▶ [PROMPT]
Arrange every line of the material below into a Markdown table with the columns "Row" and "Line", numbering each row and skipping blank lines. Leave the pictures out of the table.

↓↓↓

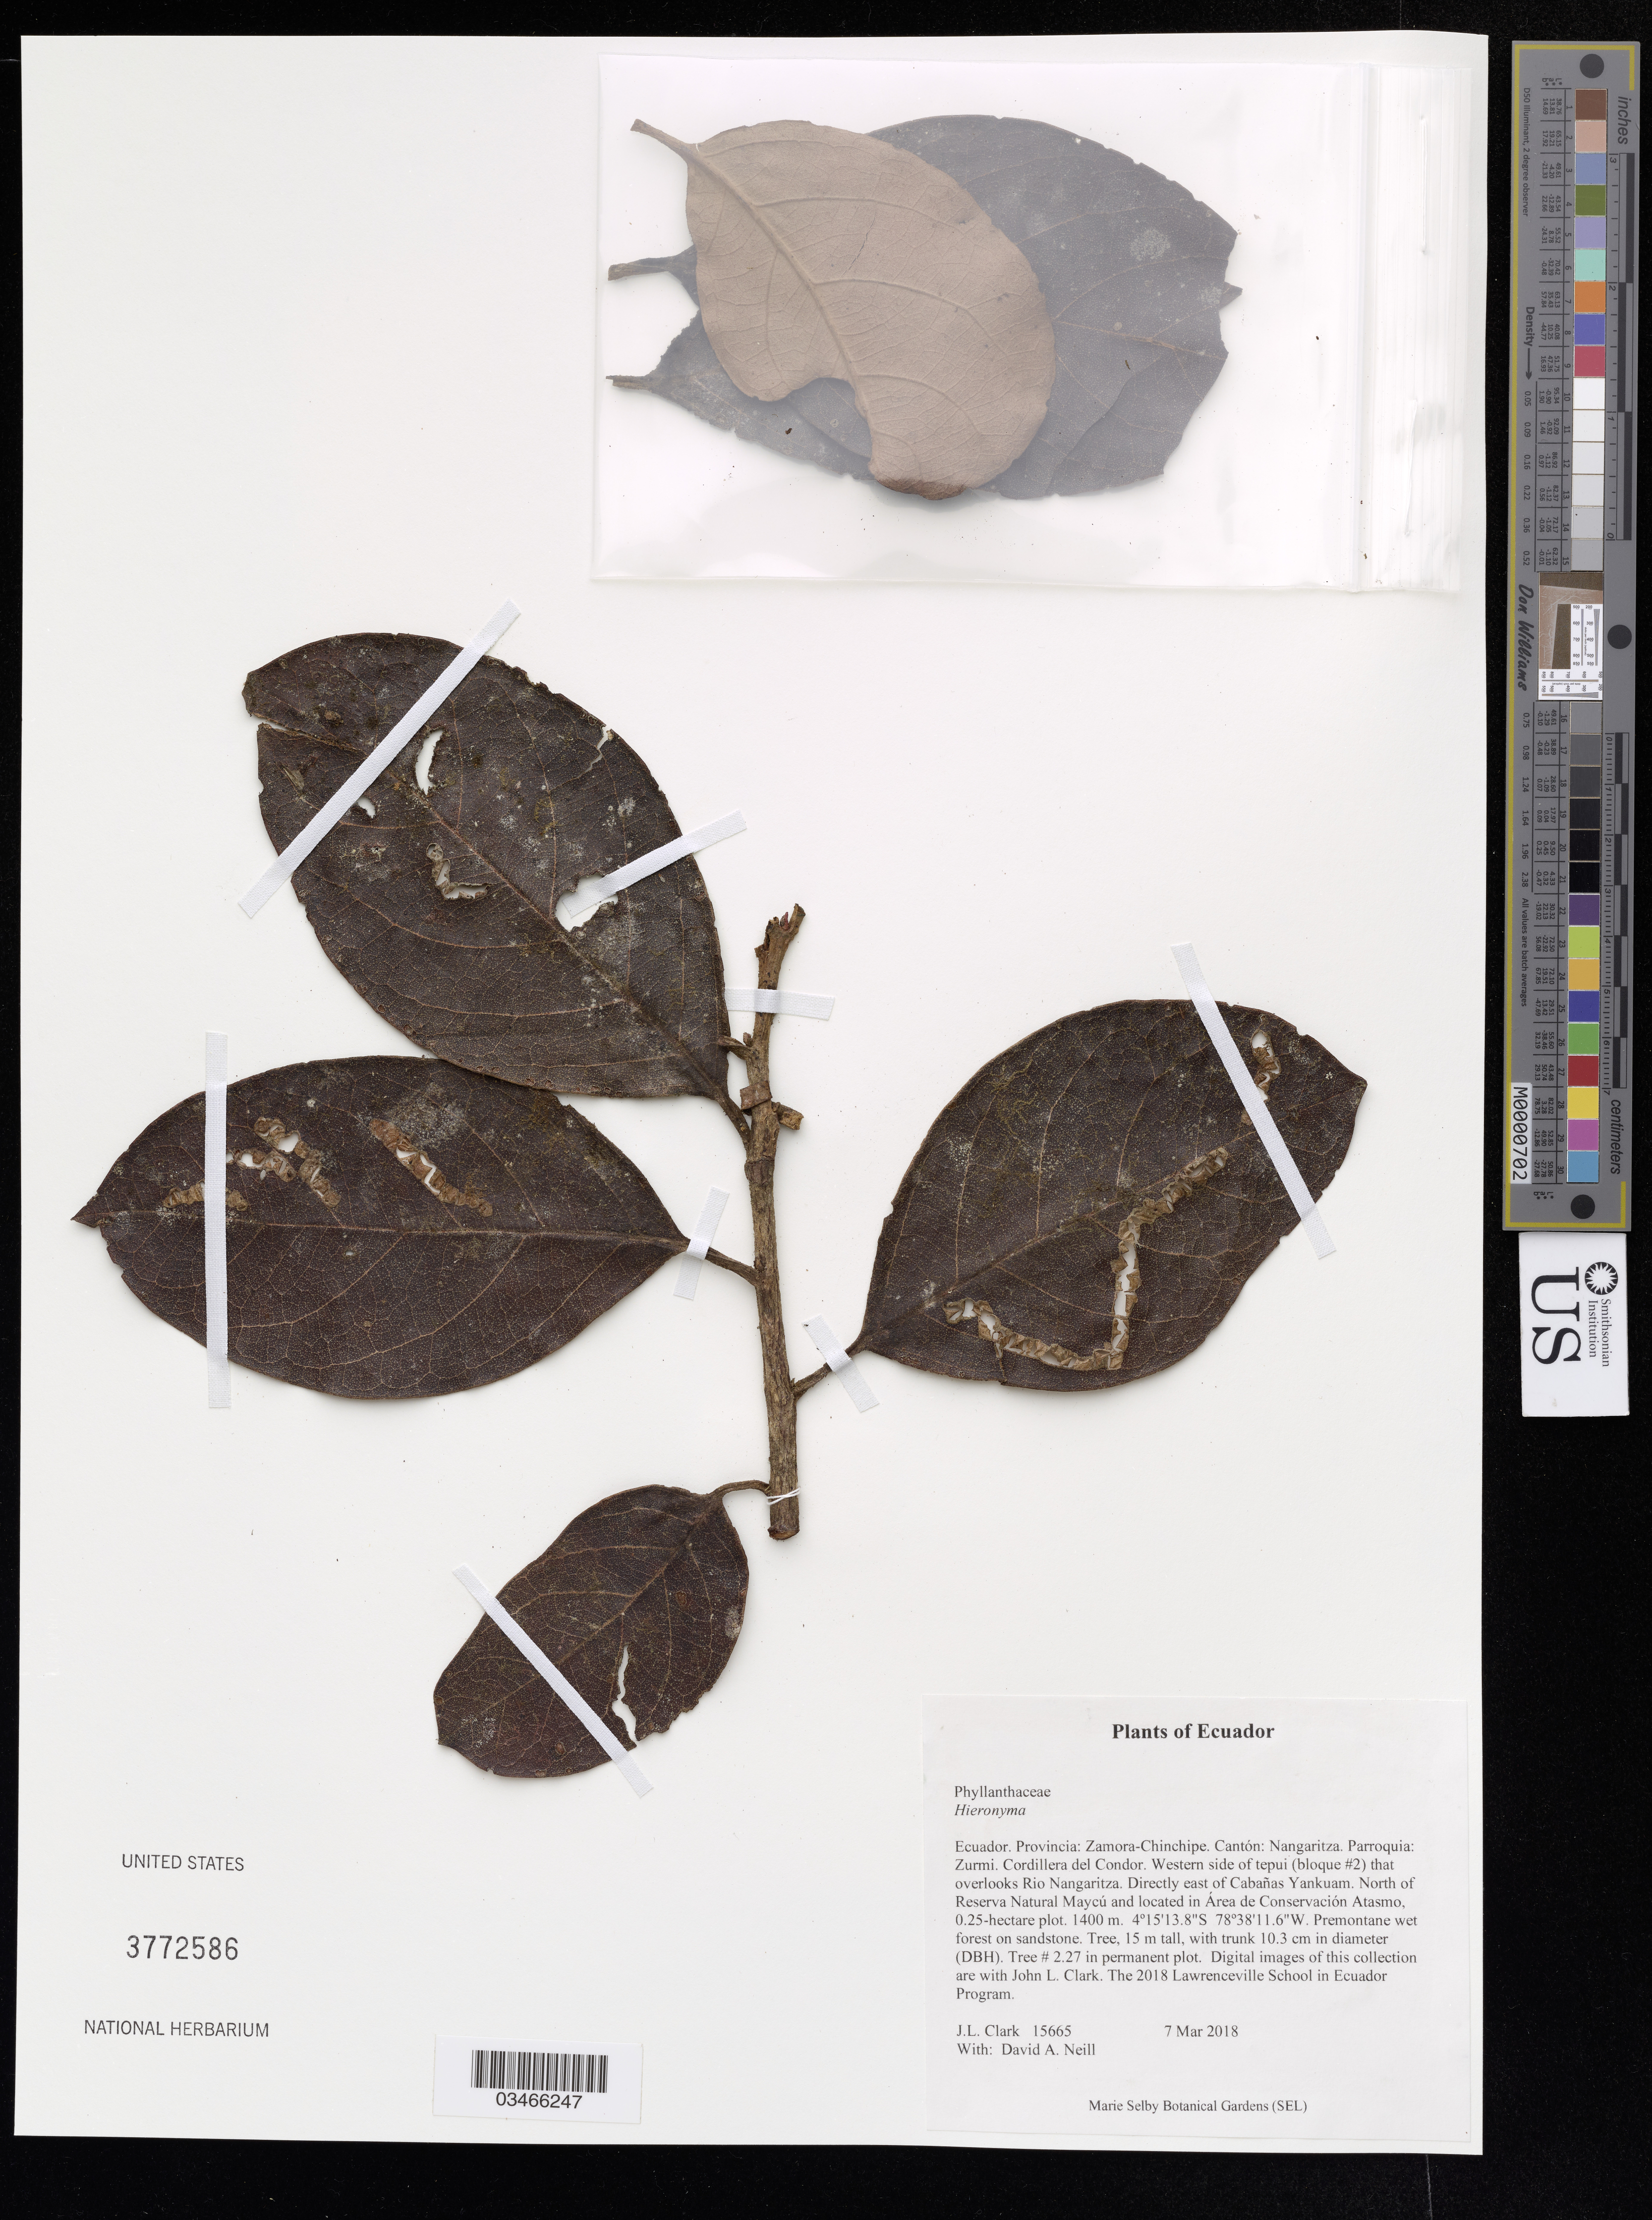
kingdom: Plantae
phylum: Tracheophyta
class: Magnoliopsida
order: Malpighiales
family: Phyllanthaceae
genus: Hieronyma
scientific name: Hieronyma sp.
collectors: J. Clark & D. A. Neill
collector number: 15665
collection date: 2018-03-07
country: Ecuador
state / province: Zamora-Chinchipe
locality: Cantón: Nangaritza. Parroquia: Zurmi. Cordillera del Condor. Western side of tepui (bloque #2) that overlooks Rio Nangaritza. Directly east of Cabañas Yankuam. North of Reserva Natural Maycú and located in Área de Conservación Atasmo, 0.25-hectare plot.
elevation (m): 1400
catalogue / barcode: US 3772586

↑↑↑

▶ [WRITTEN ANSWER]
| Row | Line |
|---|---|
| 1 | kingdom: Plantae |
| 2 | phylum: Tracheophyta |
| 3 | class: Magnoliopsida |
| 4 | order: Malpighiales |
| 5 | family: Phyllanthaceae |
| 6 | genus: Hieronyma |
| 7 | scientific name: Hieronyma sp. |
| 8 | collectors: J. Clark & D. A. Neill |
| 9 | collector number: 15665 |
| 10 | collection date: 2018-03-07 |
| 11 | country: Ecuador |
| 12 | state / province: Zamora-Chinchipe |
| 13 | locality: Cantón: Nangaritza. Parroquia: Zurmi. Cordillera del Condor. Western side of tepui (bloque #2) that overlooks Rio Nangaritza. Directly east of Cabañas Yankuam. North of Reserva Natural Maycú and located in Área de Conservación Atasmo, 0.25-hectare plot. |
| 14 | elevation (m): 1400 |
| 15 | catalogue / barcode: US 3772586 |